Here, we plot the running time of the different versions. The speedup appears to be quite constant over all input sizes. The Julia code is about 15 times faster than Python, and C++ is about 2.5 times faster than Julia.

using PyPlot
ion()
figure(figsize=(7, 4))
left = 1:length(Slens)
bar(left-0.2,tpy, width=0.2, color="g");
bar(left,tjl, width=0.2);
bar(left+0.2,tcpp, width=0.2, color="r");
ax = gca()
ax["set_yscale"]("log")
ax["grid"]("on")
ax["set_xticks"](left)
ax["set_xticklabels"](logSlens)
xlabel("log Sequence length");
ylabel("Execution time in seconds");
legend(["python","julia","cpp"], loc=2)
title("Running Time Comparison: RNN Forward Pass")
xlim([0, 15])
ylim([3e-6,2]);
figure(figsize=(4,3))
title("Speedup Summary")
means = [mean(tpy./tjl),mean(tjl./tcpp)]
stds = [std(tpy./tjl),std(tjl./tcpp)]
bar([1,2]-0.4,means,width=0.8, yerr=stds, ecolor="red")
ax = gca()
ax["grid"]("on")
ax["set_xticks"]([1,2])
ax["set_xticklabels"](["Julia vs.
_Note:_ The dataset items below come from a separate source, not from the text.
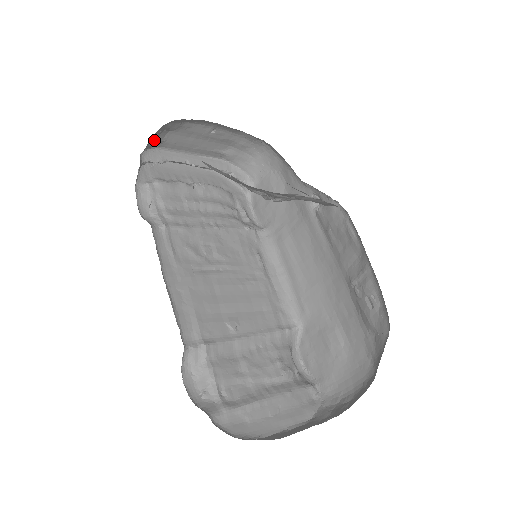
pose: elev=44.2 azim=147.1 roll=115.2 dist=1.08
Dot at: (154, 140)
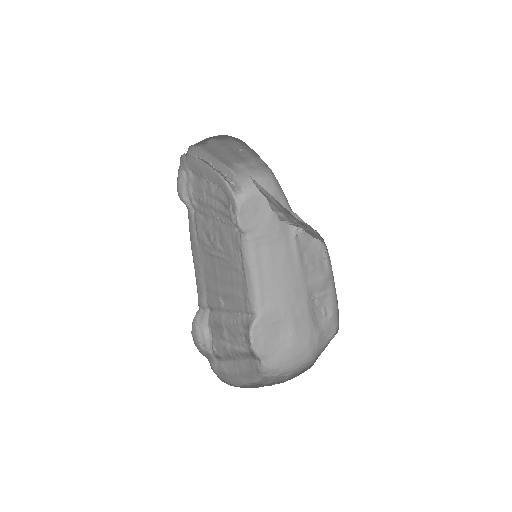
Dot at: (202, 141)
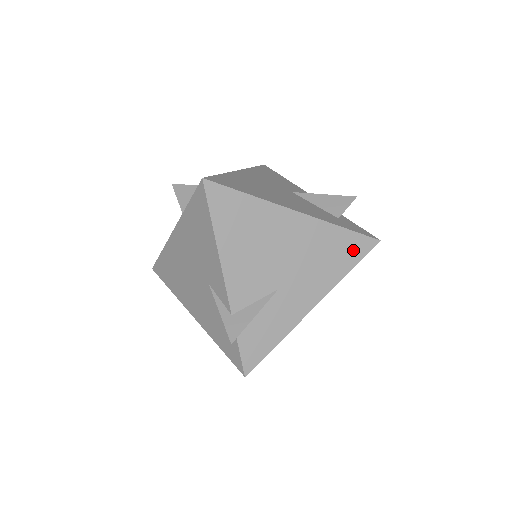
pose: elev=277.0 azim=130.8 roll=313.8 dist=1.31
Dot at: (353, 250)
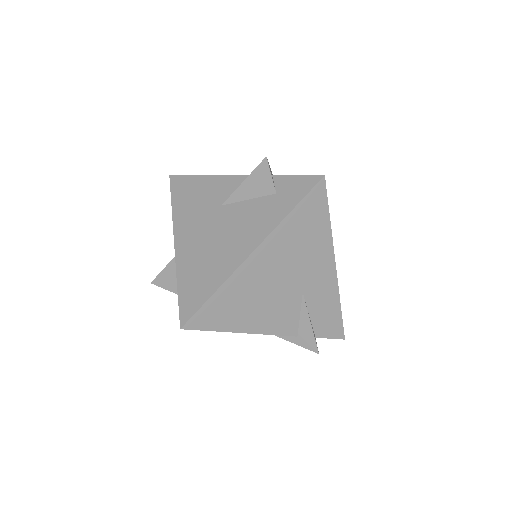
Dot at: (315, 210)
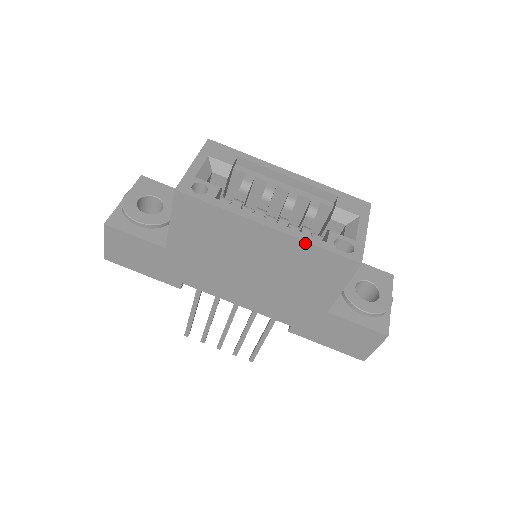
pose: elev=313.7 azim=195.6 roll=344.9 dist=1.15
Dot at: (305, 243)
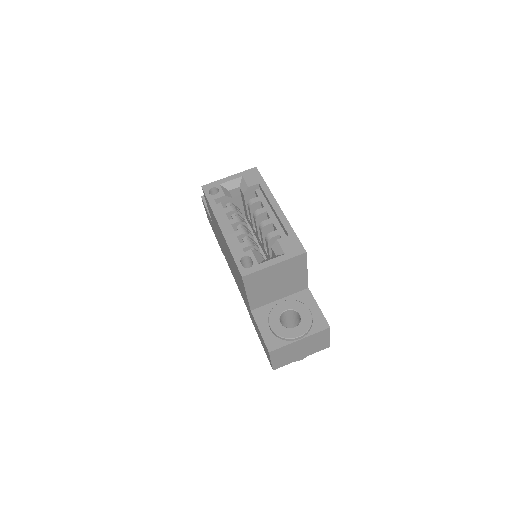
Dot at: (228, 247)
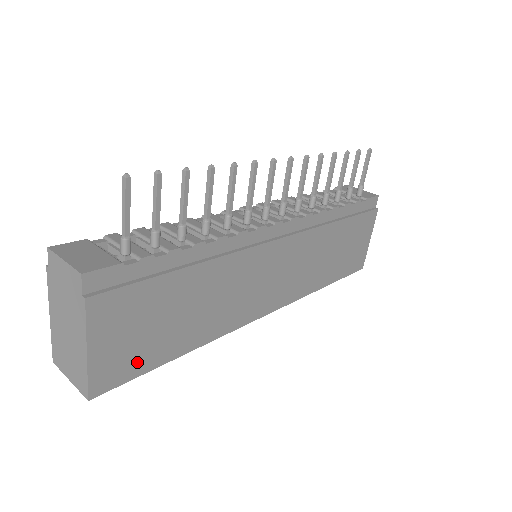
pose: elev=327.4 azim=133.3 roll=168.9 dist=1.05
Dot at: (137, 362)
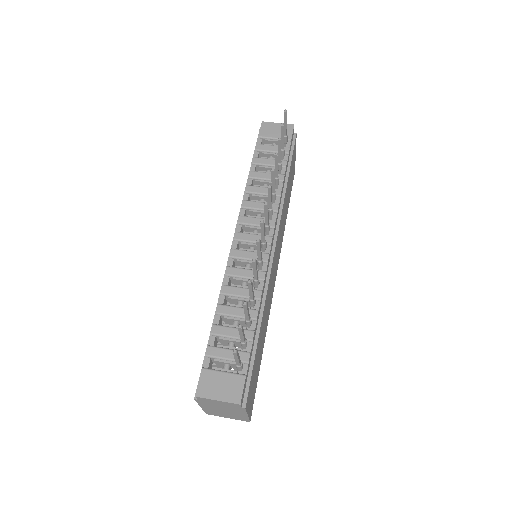
Dot at: (255, 386)
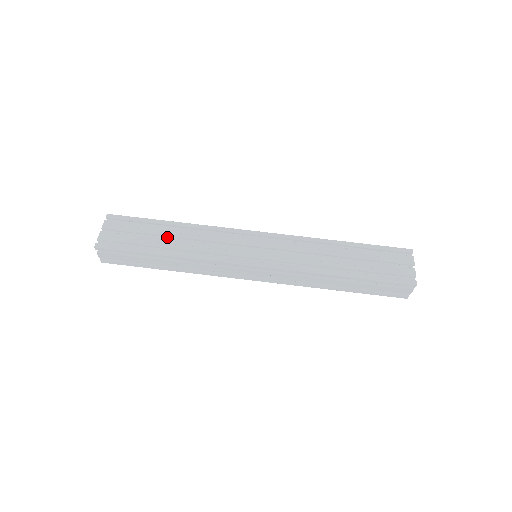
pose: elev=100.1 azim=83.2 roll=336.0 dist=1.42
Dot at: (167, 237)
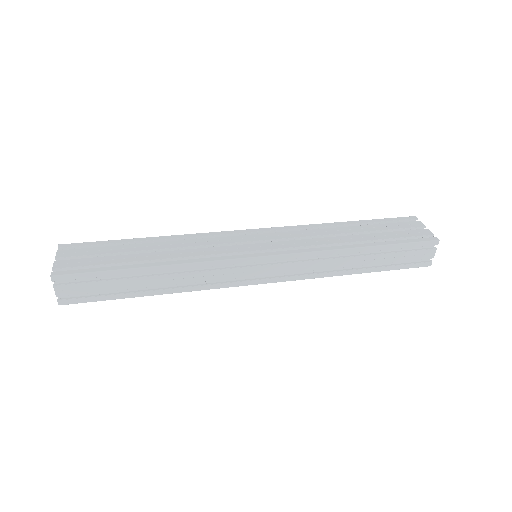
Dot at: occluded
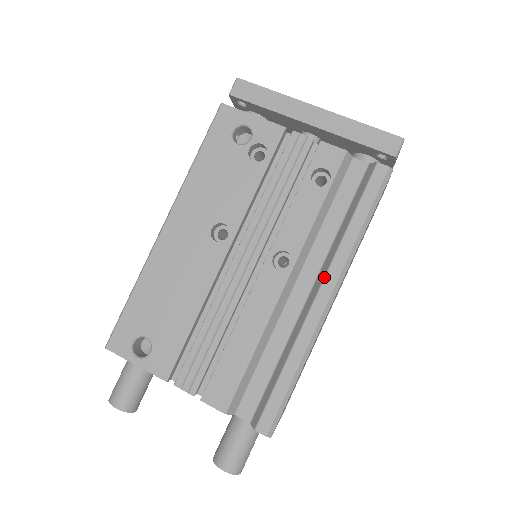
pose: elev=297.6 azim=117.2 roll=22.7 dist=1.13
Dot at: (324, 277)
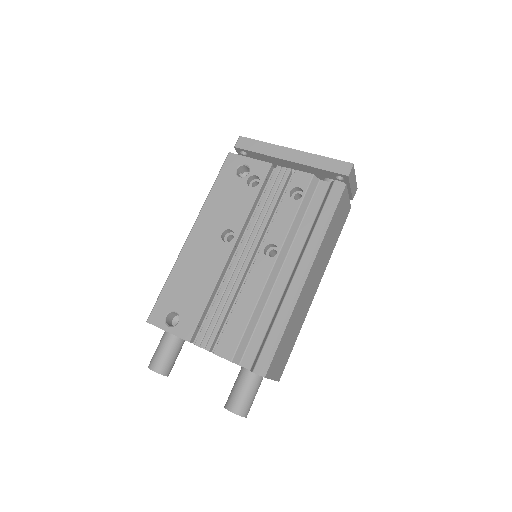
Dot at: (300, 259)
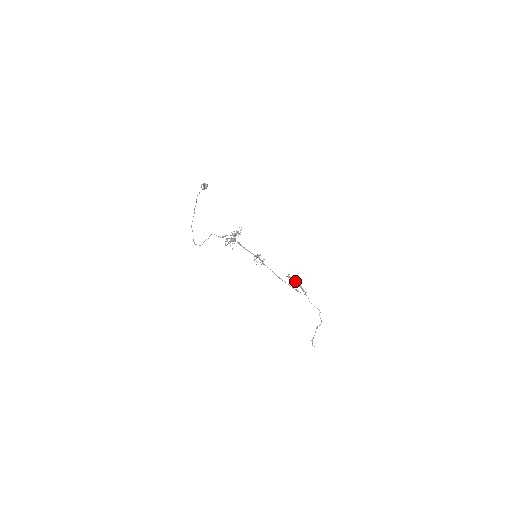
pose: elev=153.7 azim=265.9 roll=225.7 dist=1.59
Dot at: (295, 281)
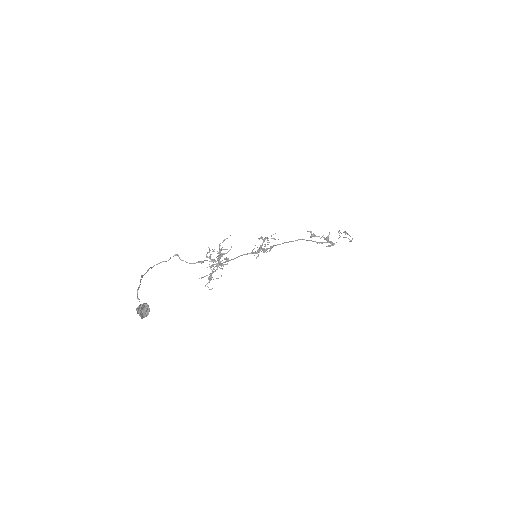
Dot at: (320, 238)
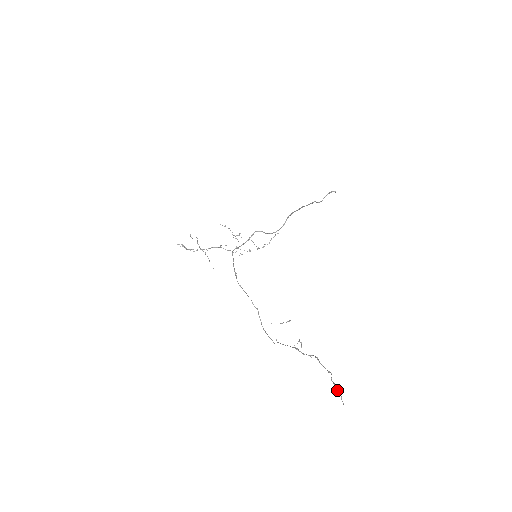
Python", "C++ vs. Julia"])
ylabel("Avg. Speedup Factor");

Conclusion

This example illustrates and quantify the benefits of using Julia. Of course it is somewhat contrived and ignores important aspects such as the effect of memory management in more extreme scenarios. Still, it gives a rough idea of the kind of speedup one can expect in many relevant scenarios where loops cannot be avoided.

Personally, I find Julia extremely pleasant to work with and the technology it is based on quite impressive and promising. I hope it will continue to do well.